**WRITTEN TASK:**
Where a line of the material contains the string "Artikel", copy that line.

**INPUT DATA:**
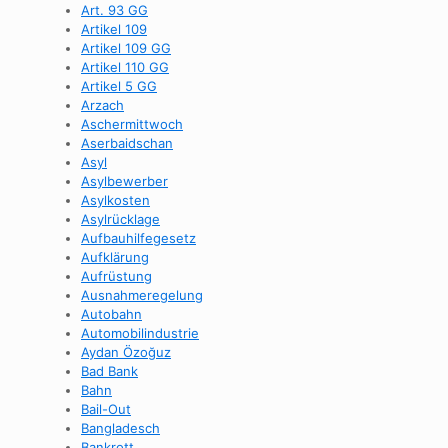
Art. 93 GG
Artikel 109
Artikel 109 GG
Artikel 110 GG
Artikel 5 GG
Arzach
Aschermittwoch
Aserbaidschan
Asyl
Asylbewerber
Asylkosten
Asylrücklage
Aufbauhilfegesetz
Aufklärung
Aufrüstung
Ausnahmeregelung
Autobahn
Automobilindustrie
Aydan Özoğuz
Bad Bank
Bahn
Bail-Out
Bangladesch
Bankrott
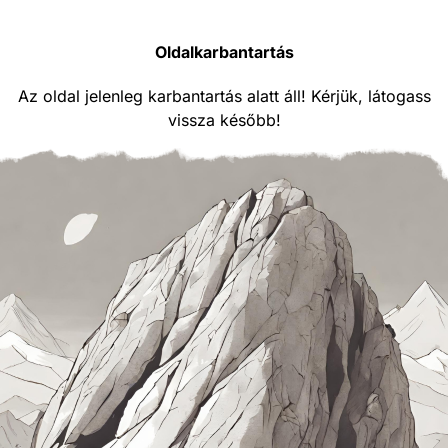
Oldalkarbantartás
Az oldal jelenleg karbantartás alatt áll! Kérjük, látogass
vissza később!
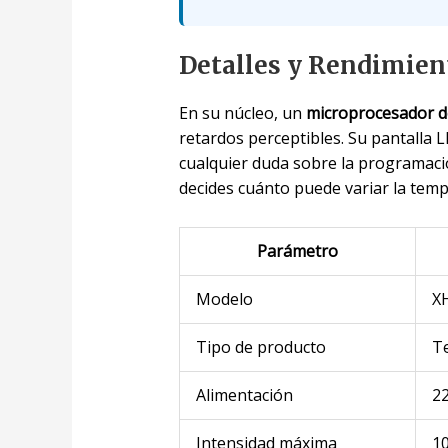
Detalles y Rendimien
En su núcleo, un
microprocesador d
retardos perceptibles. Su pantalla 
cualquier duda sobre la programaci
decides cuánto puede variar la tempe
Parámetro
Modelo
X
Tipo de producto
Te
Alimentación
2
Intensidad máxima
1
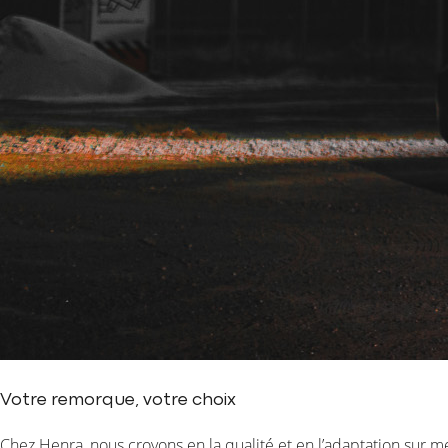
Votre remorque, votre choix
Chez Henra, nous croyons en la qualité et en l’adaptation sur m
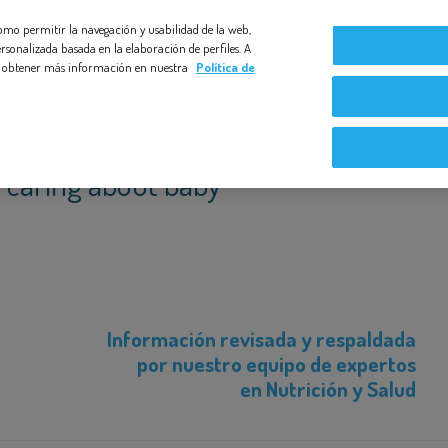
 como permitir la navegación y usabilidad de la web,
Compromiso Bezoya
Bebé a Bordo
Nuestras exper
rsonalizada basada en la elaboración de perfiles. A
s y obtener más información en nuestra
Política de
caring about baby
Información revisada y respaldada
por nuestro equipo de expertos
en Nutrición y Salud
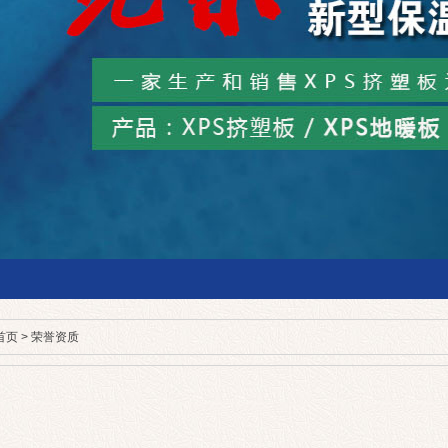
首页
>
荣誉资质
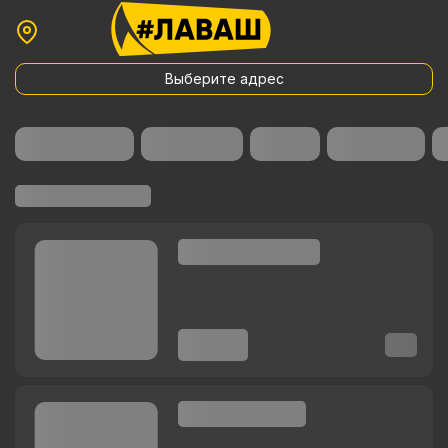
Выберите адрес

**RESPONSE TO THIS EXERCISE:**
Artikel 109
Artikel 109 GG
Artikel 110 GG
Artikel 5 GG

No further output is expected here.